Герметизм и гностицизм пустили глубокие корни в современных культурных практиках, и потому было бы небезынтересно выявить, что и делает Умберто Эко, некоторые специфические черты «герметического подхода к тексту»[246].
— Текст — это открытый универсум, в котором интерпретатор может раскрыть бесконечные взаимосвязи.
— Язык не способен уловить уникальный и всегда существовавший смысл: напротив, функция языка состоит в том, чтобы показать, что то, о чем мы можем говорить, является всего лишь совпадением противоположностей.
— Язык отражает неадекватность мысли: наше бытие-в-мире — это не что иное, как бытие, лишенное трансцендентального смысла.
— Любой текст, претендуя на утверждение чего-то однозначного — это универсум в миниатюре, то есть произведение хитроумного Демиурга.

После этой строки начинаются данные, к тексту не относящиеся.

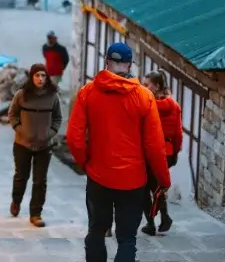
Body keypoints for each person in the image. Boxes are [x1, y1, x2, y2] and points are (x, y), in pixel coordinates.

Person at [66, 42, 171, 262]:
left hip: (99, 176)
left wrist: (86, 164)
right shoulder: (144, 97)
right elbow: (155, 145)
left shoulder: (87, 92)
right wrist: (163, 179)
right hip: (132, 181)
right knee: (127, 239)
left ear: (107, 62)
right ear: (129, 64)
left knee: (96, 231)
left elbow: (75, 138)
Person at [8, 64, 63, 227]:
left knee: (40, 180)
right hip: (22, 143)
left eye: (43, 75)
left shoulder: (53, 96)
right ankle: (16, 200)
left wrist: (50, 133)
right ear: (31, 77)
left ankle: (36, 213)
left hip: (44, 145)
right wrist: (20, 130)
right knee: (21, 176)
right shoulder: (22, 95)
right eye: (37, 75)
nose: (40, 79)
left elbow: (58, 118)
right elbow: (12, 114)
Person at [140, 70, 182, 236]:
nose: (144, 88)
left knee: (144, 187)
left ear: (156, 86)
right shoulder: (175, 106)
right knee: (157, 185)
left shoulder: (148, 106)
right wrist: (175, 152)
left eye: (146, 85)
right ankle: (164, 217)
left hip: (151, 152)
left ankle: (151, 222)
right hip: (168, 152)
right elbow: (178, 134)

— Современный текстуальный гностицизм тем не менее весьма щедр: всякий, кто в состоянии навязать намерения читателя непостижимым намерениям автора, может стать Ubermensch, который знает истину, а именно то, что автор не знал, что он хотел этим сказать, ибо вместо него говорит язык.
— Спасая текст — то есть переходя от иллюзии наличествующего в нем якобы смысла к осознанию бесконечности значений, читатель должен подозревать, что каждая строчка заключает иной, тайный смысл; слова, вместо того чтобы сообщать, скрывают в себе невысказываемое; честь и хвала читателю, который в состоянии понять, что текст может сказать что угодно, исключая то, что имел в виду его автор; как только искомый смысл обнаружен, мы уже уверены, что это не подлинный смысл, поскольку подлинный лежит глубже и так далее, и тому подобное; проигравшим оказывается тот, кто завершает этот процесс, говоря: «Я понял».
— Подлинный читатель — это тот, кто осознает, что единственная тайна текста — это пустота.